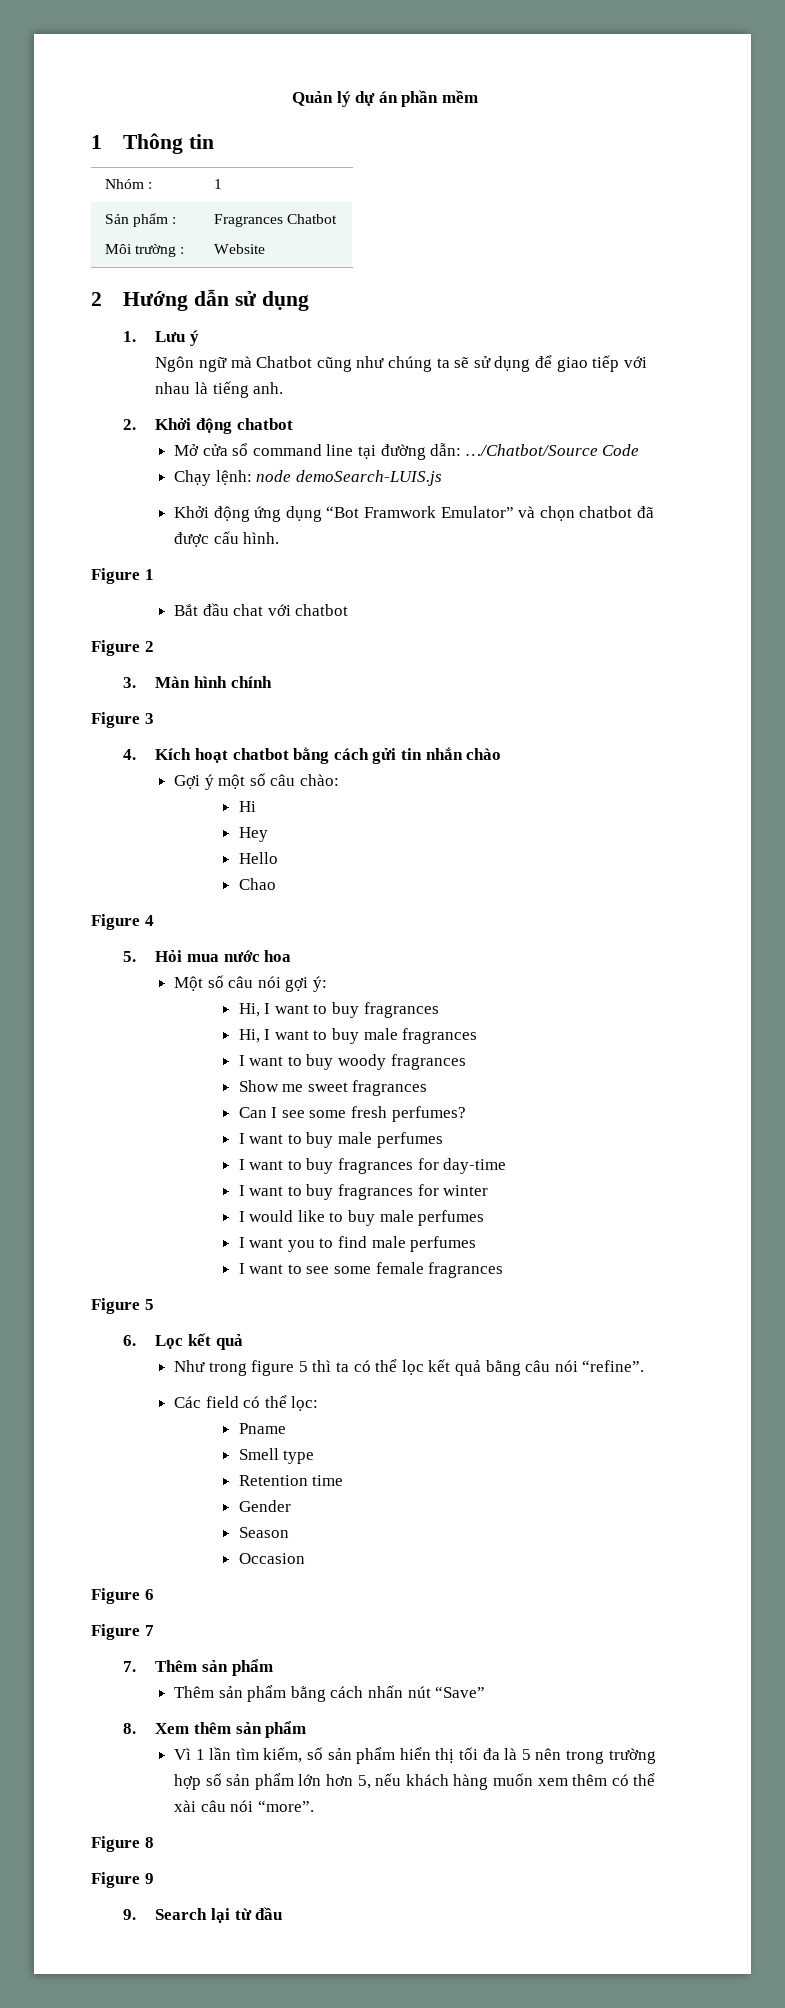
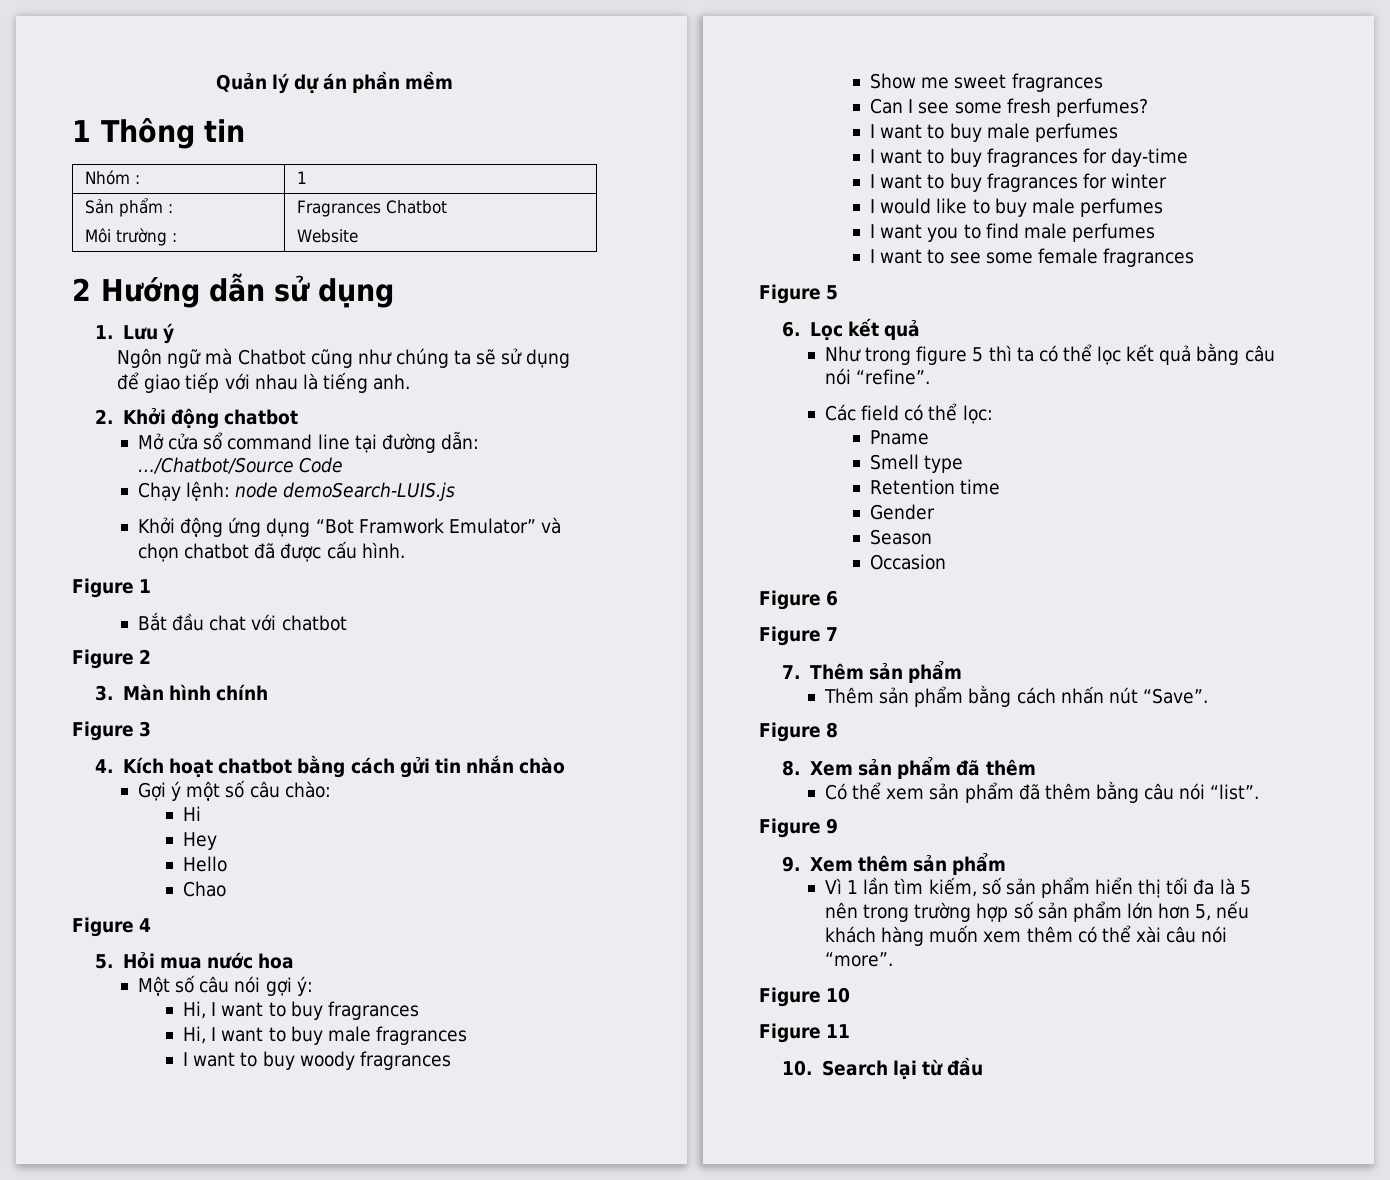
[435,1686,486,1698] [123,1723,137,1734] “Save” // 8. -> [1142,688,1208,704] [759,722,839,742] [781,756,1036,779] [825,781,1260,803] [759,818,839,838] [781,856,801,872] “Save”. // Figure 8 // 8. Xem sản phẩm đã thêm // Có thể xem sản phẩm đã thêm bằng câu nói “list”. // Figure 9 // 9.
[144,1837,154,1848] [91,1872,154,1888] [123,1909,137,1920] 8 // Figure 9 // 9. -> [826,987,851,1003] [759,1023,851,1043] [781,1060,813,1076] 10 // Figure 11 // 10.

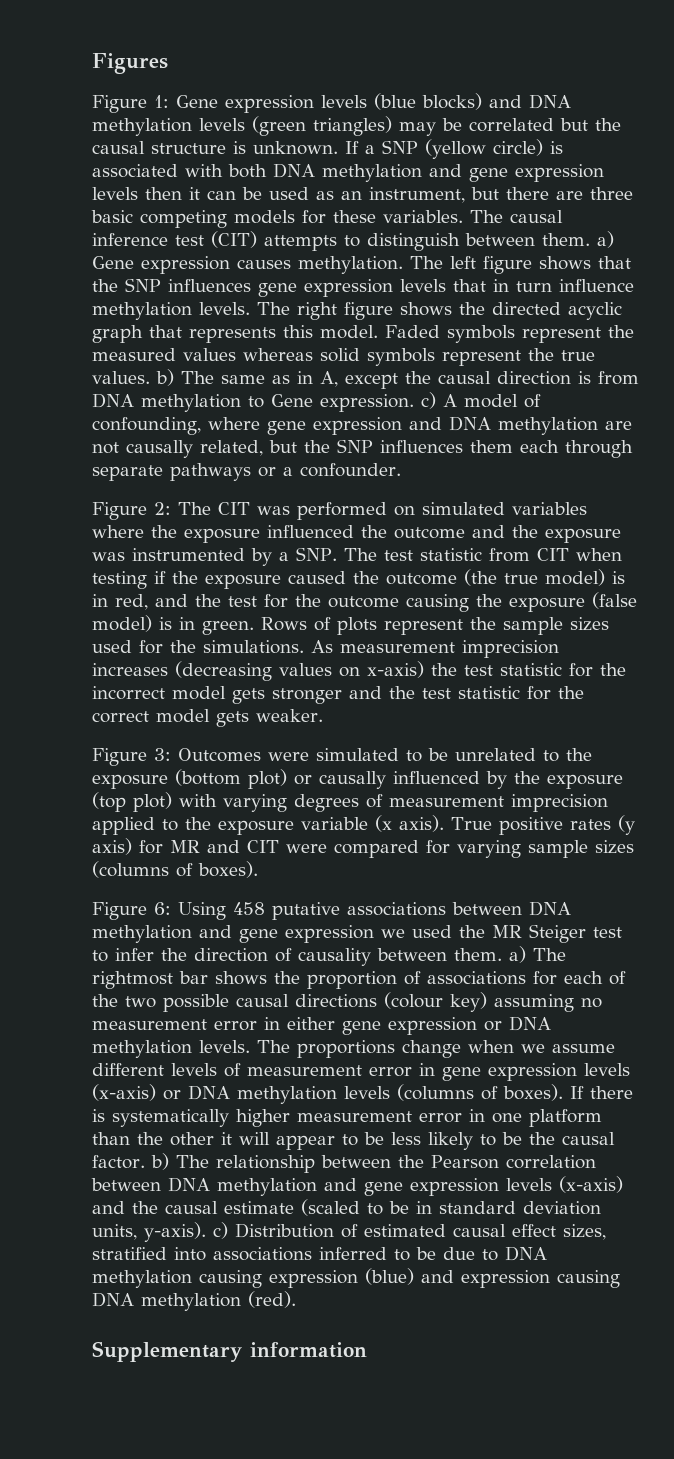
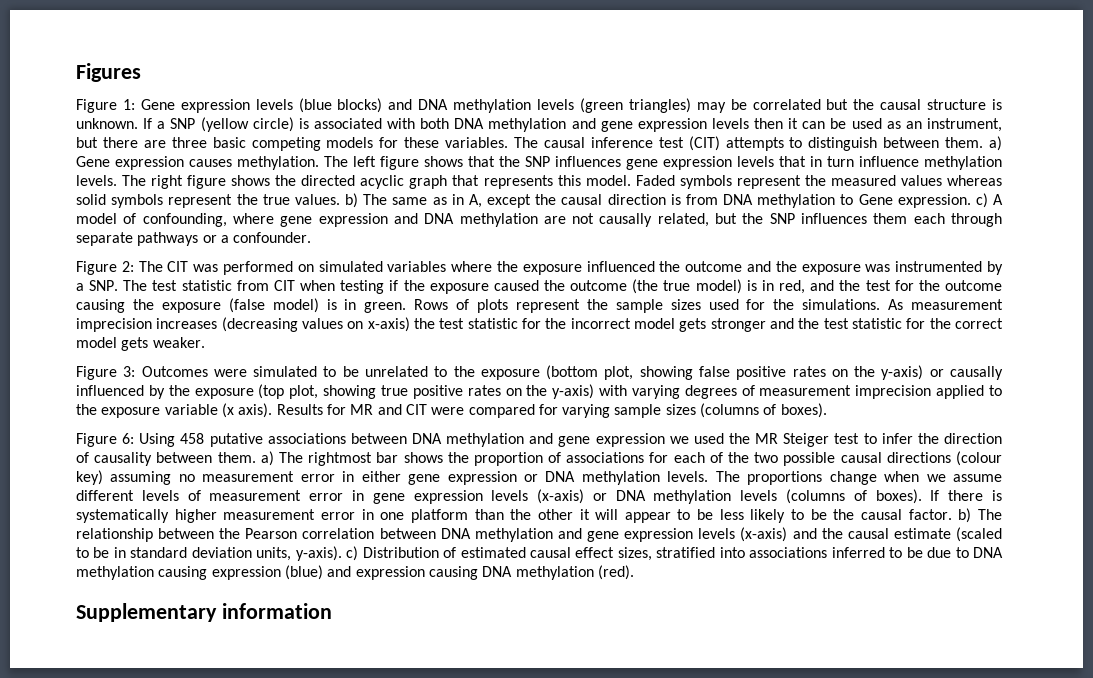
[248,769,287,789] plot) -> [604,365,924,380] plot, showing false positive rates on the y-axis)
[133,792,172,812] plot) -> [289,384,595,399] plot, showing true positive rates on the y-axis)
[451,815,635,835] [92,838,132,855] True positive rates (y axis) -> [276,404,323,415] Results

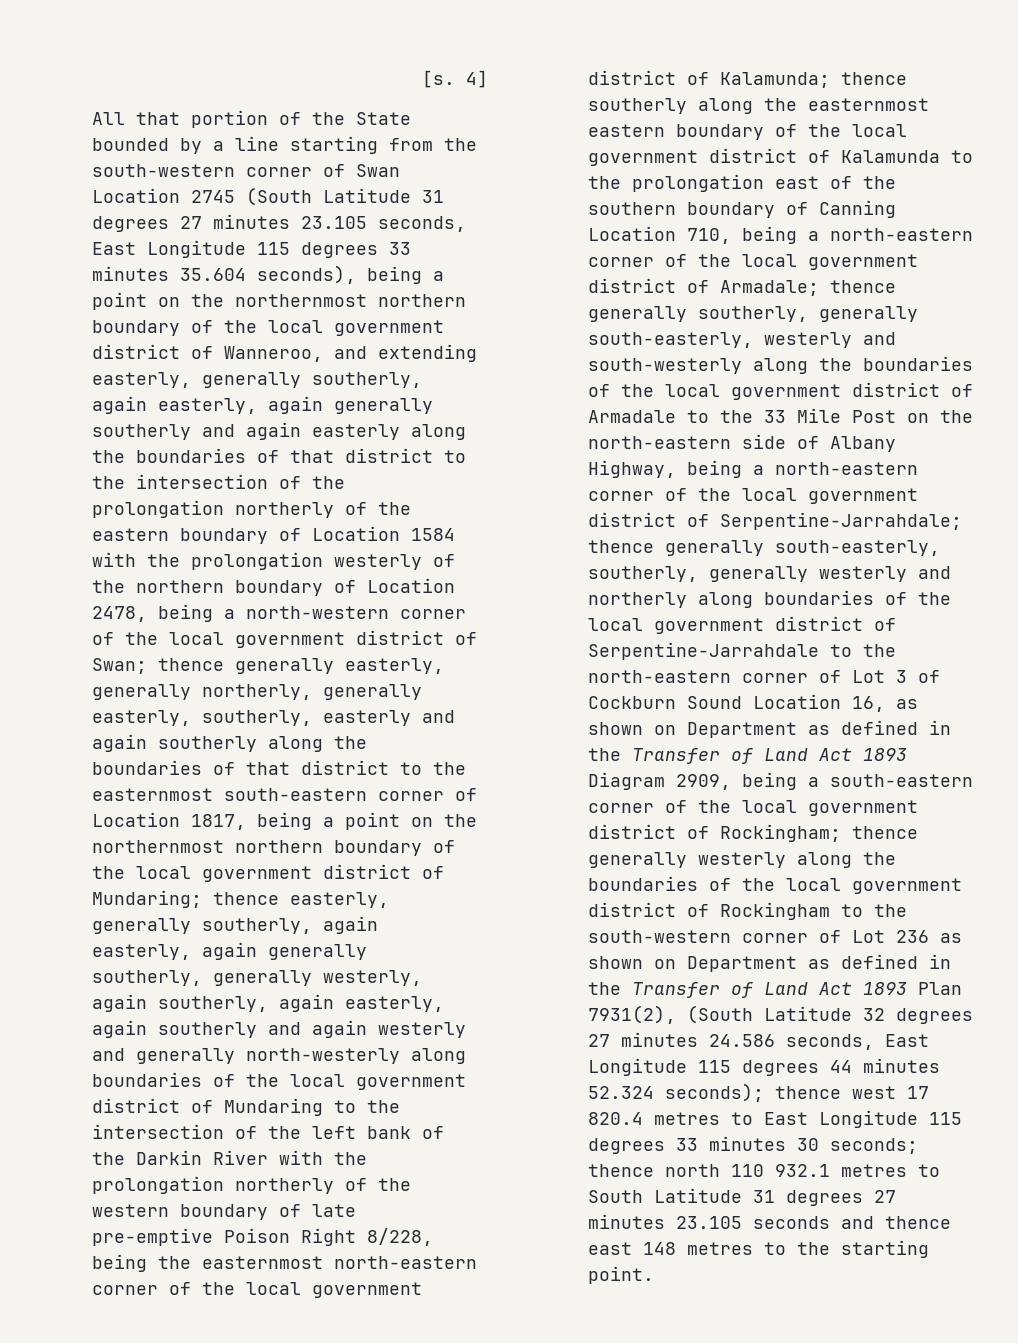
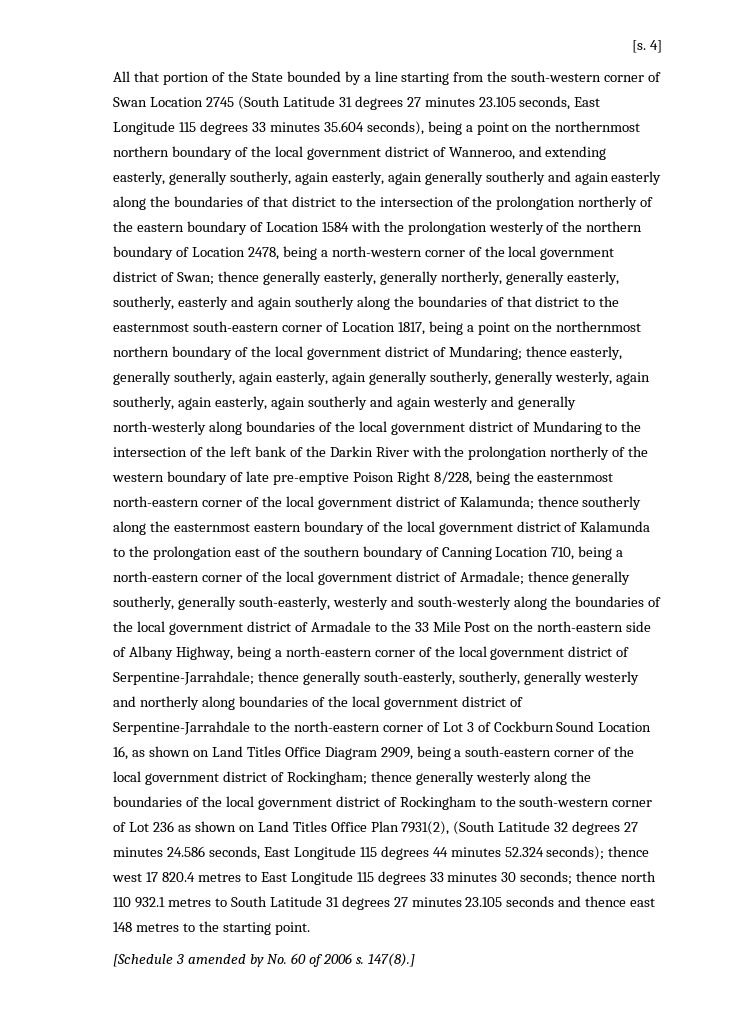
[687,720,952,738] [588,748,908,764] Department as defined in the Transfer of Land Act 1893 -> [211,746,321,757] Land Titles Office
[687,954,952,972] [588,982,908,998] Department as defined in the Transfer of Land Act 1893 -> [257,821,367,832] Land Titles Office
(655, 1275) none -> [113,953,415,967] // [Schedule 3 amended by No. 60 of 2006 s. 147(8).]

##########

**Task prompt:** Show every line above where "Titles" is found.

**Task solution:**
[687,720,952,738] [588,748,908,764] Department as defined in the Transfer of Land Act 1893 -> [211,746,321,757] Land Titles Office
[687,954,952,972] [588,982,908,998] Department as defined in the Transfer of Land Act 1893 -> [257,821,367,832] Land Titles Office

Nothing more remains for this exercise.